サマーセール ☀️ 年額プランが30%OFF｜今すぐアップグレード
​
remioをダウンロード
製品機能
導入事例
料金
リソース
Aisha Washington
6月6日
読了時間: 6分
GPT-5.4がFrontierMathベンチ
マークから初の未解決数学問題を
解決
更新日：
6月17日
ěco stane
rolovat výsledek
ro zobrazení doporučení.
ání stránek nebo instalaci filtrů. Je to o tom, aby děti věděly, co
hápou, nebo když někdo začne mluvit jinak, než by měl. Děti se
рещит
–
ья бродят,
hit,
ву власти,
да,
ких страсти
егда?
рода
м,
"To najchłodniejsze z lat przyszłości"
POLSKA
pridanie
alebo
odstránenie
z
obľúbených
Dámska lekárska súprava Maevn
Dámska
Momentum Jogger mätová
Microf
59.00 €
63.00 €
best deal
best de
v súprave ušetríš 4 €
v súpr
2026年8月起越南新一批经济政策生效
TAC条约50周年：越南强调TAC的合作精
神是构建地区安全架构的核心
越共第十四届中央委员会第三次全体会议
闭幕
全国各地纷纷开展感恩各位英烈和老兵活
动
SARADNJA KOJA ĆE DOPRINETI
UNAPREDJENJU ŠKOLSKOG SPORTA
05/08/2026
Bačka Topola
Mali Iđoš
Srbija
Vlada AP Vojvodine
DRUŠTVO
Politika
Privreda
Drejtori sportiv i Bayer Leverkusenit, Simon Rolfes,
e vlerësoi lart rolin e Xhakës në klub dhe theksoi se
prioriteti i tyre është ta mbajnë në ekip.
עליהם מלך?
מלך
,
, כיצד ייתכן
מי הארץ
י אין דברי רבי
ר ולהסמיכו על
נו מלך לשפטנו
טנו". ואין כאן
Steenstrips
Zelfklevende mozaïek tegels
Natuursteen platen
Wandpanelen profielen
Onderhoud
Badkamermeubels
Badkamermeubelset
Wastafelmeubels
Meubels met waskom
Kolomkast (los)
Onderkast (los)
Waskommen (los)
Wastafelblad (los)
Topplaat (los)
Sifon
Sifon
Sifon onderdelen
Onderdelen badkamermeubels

WHAT THE TASK REQUIRES:
Search the entries above for "Dámska". Return every line that has it.

RESPONSE FOR THIS EXERCISE:
Dámska lekárska súprava Maevn
Dámska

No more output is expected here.